Here is a map of Ostia to show the general layout of a typical Roman town.|
a. barracks of the vigiles
This view shows the Porta Romana, the gate entering Ostia from Rome.
• The inscription reads in part: Senatus Populusque Coloniae Ostiensium.
• Now sitting on the ground, it once spanned the gate into Ostia.
• A colossal statue of Minerva Victoria may once have surmounted the gate.
This view shows the Decumanus maximus, the main road in Ostia.
• It is an extension of the Via Ostiensis from Rome.
• It is paved with blocks of basalt and lined with umbrella pines.
• It measures 9 meters in width and 1.5 kilometers in length.
This view shows the Augusteum in the barracks of the Vigiles.
• It is a shrine for the deified emperors located in the courtyard of the barracks.
• It consists of a podium with a row of bases that held statues of various emperors.
• The barracks housed a cohort of firemen on detachment from the garrison at Rome.
This view shows the Capitolium, a temple to Jupiter, Juno, and Minerva.
• Six fluted marble columns stood across the front of the temple.
• A reconstituted altar is located in front of the steps leading up to the temple.

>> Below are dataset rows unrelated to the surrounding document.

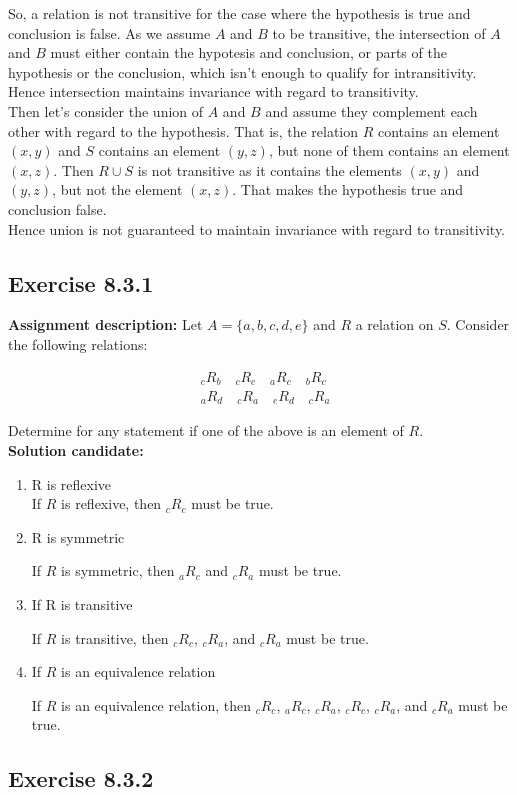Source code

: \documentclass{report}
\newcommand{\mAlign}[1]{\begin{align*}#1\end{align*}}
\newcommand{\AssignmentDescription}{\textbf{Assignment description: }}
\newcommand{\Solution}{\textbf{Solution candidate: }}
\newcommand{\Exercise}[1]{\subsection{Exercise #1}}
\newcommand{\defaultEnumerateLabel}{\textbf{\alph*.}}
\begin{document}
	So, a relation is not transitive for the case where the hypothesis is true and conclusion is false. As we assume $A$ and $B$ to be transitive, the intersection of $A$ and $B$ must either contain the hypotesis and conclusion, or parts of the hypothesis or the conclusion, which isn't enough to qualify for intransitivity.\\
	
	Hence intersection maintains invariance with regard to transitivity.\\
	
	Then let's consider the union of $A$ and $B$ and assume they complement each other with regard to the hypothesis. That is, the relation $R$ contains an element $(x,y)$ and $S$ contains an element $(y,z)$, but none of them contains an element $(x,z)$. Then $R \cup S$ is not transitive as it contains the elements $(x,y)$ and $(y,z)$, but not the element $(x,z)$. That makes the hypothesis true and conclusion false.\\
	
	Hence union is not guaranteed to maintain invariance with regard to transitivity.
	
	\Exercise{8.3.1}
	
	\AssignmentDescription
	Let $A=\{a,b,c,d,e\}$ and $R$ a relation on $S$. Consider the following relations:
	
	\mAlign{&_cR_b \quad  _cR_c \quad _aR_c \quad  _bR_c \\
					&_aR_d \quad  _cR_a \quad _e R_d  \quad _cR_a } 
	
	Determine for any statement if one of the above is an element of $R$.\\
	
	\Solution
	
	\begin{enumerate}[label=\defaultEnumerateLabel]
		\item R is reflexive\\
		
		If $R$ is reflexive, then $_cR_c$ must be true.
		
		\item R is symmetric
		
		If $R$ is symmetric, then $_aR_c$ and $_cR_a$ must be true.
		
		\item If R is transitive
		
		If $R$ is transitive, then $_cR_c$, $_cR_a$, and $_cR_a$ must be true.
		
		\item If $R$ is an equivalence relation
		
		If $R$ is an equivalence relation, then $_cR_c$, $_aR_c$, $_cR_a$, $_cR_c$, $_cR_a$, and $_cR_a$ must be true.
	\end{enumerate}
	\Exercise{8.3.2}
	
\end{document}
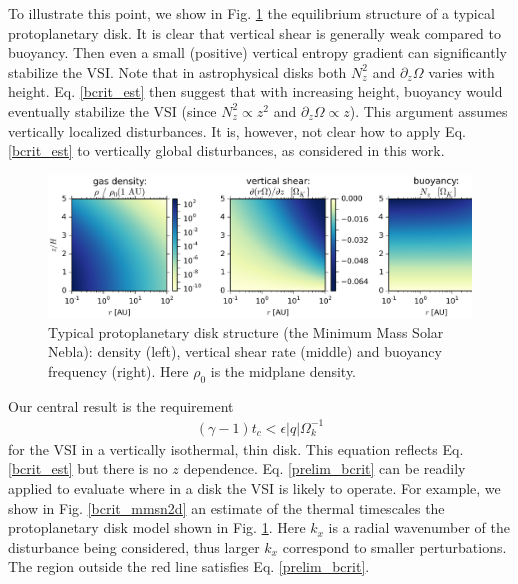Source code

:\documentclass[iop]{emulateapj}
\newcommand{\p}{\partial}
\begin{document}
To illustrate this point, we show in Fig. \ref{eqm_structure} the
equilibrium structure of a typical protoplanetary disk. %
It is
clear that vertical shear is 
generally weak compared to buoyancy. Then even a small (positive)
vertical entropy gradient can significantly stabilize the VSI. 
Note that in astrophysical disks both $N_z^2$ and $\p_z\Omega$ varies
with height. Eq. \ref{bcrit_est} then suggest that with
increasing height, buoyancy would eventually stabilize the VSI (since
$N_z^2\propto z^2$ and $\p_z\Omega\propto z$).
This argument assumes vertically localized disturbances. It is,
however, not clear how to apply Eq. \ref{bcrit_est} to vertically
global disturbances, as considered in this work.

\begin{figure}
  \includegraphics[width=\linewidth]{figures/rhoshearNz}
  \caption{Typical protoplanetary disk structure (the Minimum Mass
    Solar Nebla): density (left), vertical shear rate (middle) and
    buoyancy frequency (right). Here $\rho_0$ is the midplane density.  
    \label{eqm_structure} 
  }
\end{figure}


Our central result is the requirement 
\begin{align}\label{prelim_bcrit}
  (\gamma - 1)t_c < \epsilon |q| \Omega_k^{-1}
\end{align}   
for the VSI in a vertically isothermal, thin disk. This equation
reflects Eq. \ref{bcrit_est} but there is no $z$ dependence. 
Eq. \ref{prelim_bcrit} can be 
readily applied to evaluate where in a disk the VSI is likely to
operate. For example, we show in Fig. \ref{bcrit_mmsn2d} an estimate
of the thermal timescales the protoplanetary disk model shown in
Fig. \ref{eqm_structure}. Here $k_x$ is a radial
wavenumber of the disturbance being considered, thus larger $k_x$
correspond to smaller perturbations. The region outside the red line
satisfies Eq. \ref{prelim_bcrit}. 
\end{document}
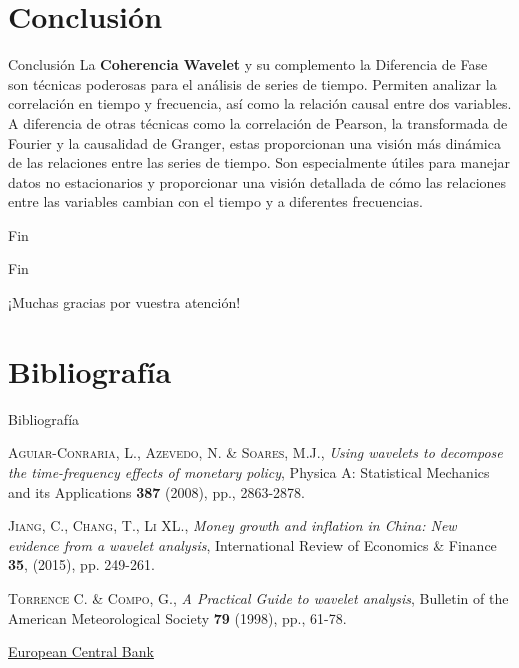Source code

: \documentclass[11pt]{beamer}
\begin{document}
    \section{Conclusión}
    \begin{frame}{Conclusión}
	La \textbf{Coherencia Wavelet} y su complemento la Diferencia de Fase son técnicas poderosas para el análisis de series de tiempo. Permiten analizar la correlación en tiempo y frecuencia, así como la relación causal entre dos variables. A diferencia de otras técnicas como la correlación de Pearson, la transformada de Fourier y la causalidad de Granger, estas proporcionan una visión más dinámica de las relaciones entre las series de tiempo. Son especialmente útiles para manejar datos no estacionarios y proporcionar una visión detallada de cómo las relaciones entre las variables cambian con el tiempo y a diferentes frecuencias.
    \end{frame}

    \begin{frame}{Fin}
    \begin{center}
        {\huge Fin}
        
        \vspace{5mm}
        {\large ¡Muchas gracias por vuestra atención!}
    \end{center}
    \end{frame}

    \section{Bibliografía}
    \begin{frame}{Bibliografía}
        \begin{thebibliography}{99}


    \textsc{Aguiar-Conraria, L., Azevedo, N. \& Soares, M.J.}, \textit{Using wavelets to decompose the time-frequency effects of monetary policy}, Physica A: Statistical Mechanics and its Applications {\bf 387}  (2008), pp., 2863-2878.  
    
    \textsc{Jiang, C., Chang, T., Li XL.}, \textit{Money growth and inflation in China: New evidence from a wavelet analysis}, International Review of Economics \& Finance {\bf 35}, (2015), pp. 249-261. 

    \textsc{Torrence C. \& Compo, G.}, \textit{A Practical Guide to wavelet analysis}, Bulletin of the American Meteorological Society {\bf 79}  (1998), pp., 61-78.  

    \href{https://data.ecb.europa.eu/data}{European Central Bank}

\end{thebibliography}
    \end{frame}
	
\end{document}
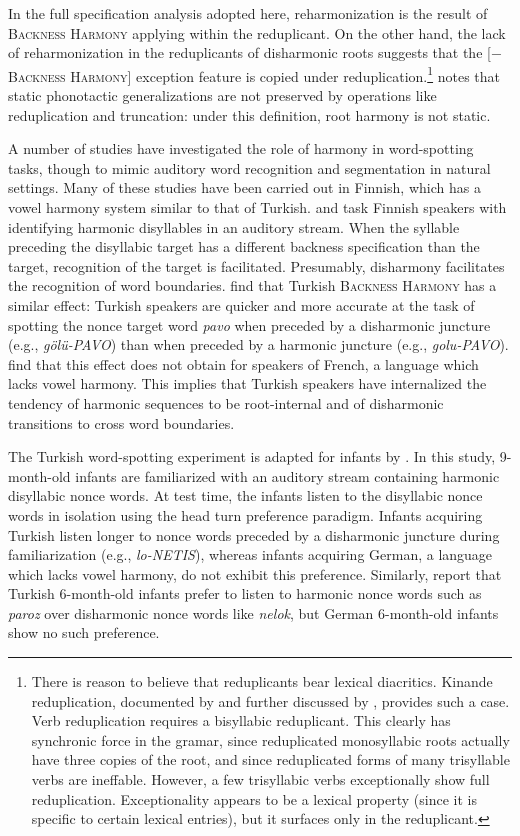 \noindent 
In the full specification analysis adopted here, reharmonization is the result of \textsc{Backness Harmony} applying within the reduplicant. On the other hand, the lack of reharmonization in the reduplicants of disharmonic roots suggests that the [$-$\textsc{Backness Harmony}] exception feature is copied under reduplication.\footnote{There is reason to believe that reduplicants bear lexical diacritics. Kinande reduplication, documented by \citet{Mutaka1990} and further discussed by \citet{Downing2000}, provides such a case. Verb reduplication requires a bisyllabic reduplicant. This clearly has synchronic force in the gramar, since reduplicated monosyllabic roots actually have three copies of the root, and since reduplicated forms of many trisyllable verbs are ineffable. However, a few trisyllabic verbs exceptionally show full reduplication. Exceptionality appears to be a lexical property (since it is specific to certain lexical entries), but it surfaces only in the reduplicant.} \citet{Silverman2000} notes that static phonotactic generalizations are not preserved by operations like reduplication and truncation: under this definition, root harmony is not static.

A number of studies have investigated the role of harmony in word-spotting tasks, though to mimic auditory word recognition and segmentation in natural settings. Many of these studies have been carried out in Finnish, which has a vowel harmony system similar to that of Turkish. \citet{Suomi1997} and \citet{Vroomen1998} task Finnish speakers with identifying harmonic disyllables in an auditory stream. When the syllable preceding the disyllabic target has a different backness specification than the target, recognition of the target is facilitated. Presumably, disharmony facilitates the recognition of word boundaries. \citet{Kabak2010} find that Turkish \textsc{Backness Harmony} has a similar effect: Turkish speakers are quicker and more accurate at the task of spotting the nonce target word \emph{pavo} when preceded by a disharmonic juncture (e.g., \emph{gölü-PAVO}) than when preceded by a harmonic juncture (e.g., \emph{golu-PAVO}). \citet{Kabak2010} find that this effect does not obtain for speakers of French, a language which lacks vowel harmony. This implies that Turkish speakers have internalized the tendency of harmonic sequences to be root-internal and of disharmonic transitions to cross word boundaries. 

The Turkish word-spotting experiment is adapted for infants by \citet{Kampen2008}. In this study, 9-month-old infants are familiarized with an auditory stream containing harmonic disyllabic nonce words. At test time, the infants listen to the disyllabic nonce words in isolation using the head turn preference paradigm. Infants acquiring Turkish listen longer to nonce words preceded by a disharmonic juncture during familiarization (e.g., \emph{lo-NETIS}), whereas infants acquiring German, a language which lacks vowel harmony, do not exhibit this preference. Similarly, \citeauthor{Kampen2008} report that Turkish 6-month-old infants prefer to listen to harmonic nonce words such as \emph{paroz} over disharmonic nonce words like \emph{nelok}, but German 6-month-old infants show no such preference.

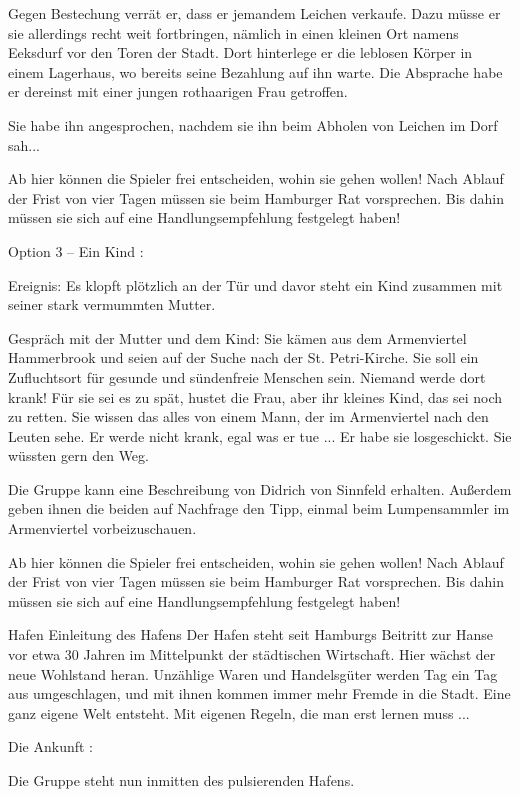 Gegen Bestechung verrät er, dass er jemandem Leichen verkaufe. Dazu müsse er sie allerdings recht weit fortbringen, nämlich in einen kleinen Ort namens Eeksdurf vor den Toren der Stadt. Dort hinterlege er die leblosen Körper in einem Lagerhaus, wo bereits seine Bezahlung auf ihn warte. Die Absprache habe er dereinst mit einer jungen rothaarigen Frau getroffen.

Sie habe ihn angesprochen, nachdem sie ihn beim Abholen von Leichen im Dorf sah...


Ab hier können die Spieler frei entscheiden, wohin sie gehen wollen! Nach Ablauf der Frist von vier Tagen müssen sie beim Hamburger Rat vorsprechen. Bis dahin müssen sie sich auf eine Handlungsempfehlung festgelegt haben!


Option 3 – Ein Kind
:

Ereignis: Es klopft plötzlich an der Tür und davor steht ein Kind zusammen mit seiner stark vermummten Mutter.

Gespräch mit der Mutter und dem Kind: Sie kämen aus dem Armenviertel Hammerbrook und seien auf der Suche nach der St. Petri-Kirche. Sie soll ein Zufluchtsort für gesunde und sündenfreie Menschen sein. Niemand werde dort krank! Für sie sei es zu spät, hustet die Frau, aber ihr kleines Kind, das sei noch zu retten. Sie wissen das alles von einem Mann, der im Armenviertel nach den Leuten sehe. Er werde nicht krank, egal was er tue ... Er habe sie losgeschickt. Sie wüssten gern den Weg.

Die Gruppe kann eine Beschreibung von Didrich von Sinnfeld erhalten. Außerdem geben ihnen die beiden auf Nachfrage den Tipp, einmal beim Lumpensammler im Armenviertel vorbeizuschauen.


Ab hier können die Spieler frei entscheiden, wohin sie gehen wollen! Nach Ablauf der Frist von vier Tagen müssen sie beim Hamburger Rat vorsprechen. Bis dahin müssen sie sich auf eine Handlungsempfehlung festgelegt haben!


Hafen
Einleitung des Hafens
Der Hafen steht seit Hamburgs Beitritt zur Hanse vor etwa 30 Jahren im Mittelpunkt der städtischen Wirtschaft. Hier wächst der neue Wohlstand heran. Unzählige Waren und Handelsgüter werden Tag ein Tag aus umgeschlagen, und mit ihnen kommen immer mehr Fremde in die Stadt. Eine ganz eigene Welt entsteht. Mit eigenen Regeln, die man erst lernen muss ...

Die Ankunft
:

Die Gruppe steht nun inmitten des pulsierenden Hafens.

• Statues of the three deities stood in niches within the building.
This view shows the main hall of the thermae, or baths of Neptune.
• It was built by Hadrian in 133 A.D.
• The mosaic floor depicts Neptune surrounded by seahorses, tritons, and nereids.
• The frigidarium lies beyond the columns.
This view shows the restored theater that is still in use.
• It was built during the reign of Augustus and later expanded by Septimius Severus.
• It is constructed of red brick and tufa blocks (opus reticulatum ).
• The audience seating (cavea ) for about three thousand is divided into three sections.
This view shows the portal of the domus of Protiro.
• This private home (domus ) dates from the third century.
• The gate and columns of this entrance are reconstituted.
• Most people lived in apartment buildings (insulae ) rather than private dwellings like this one.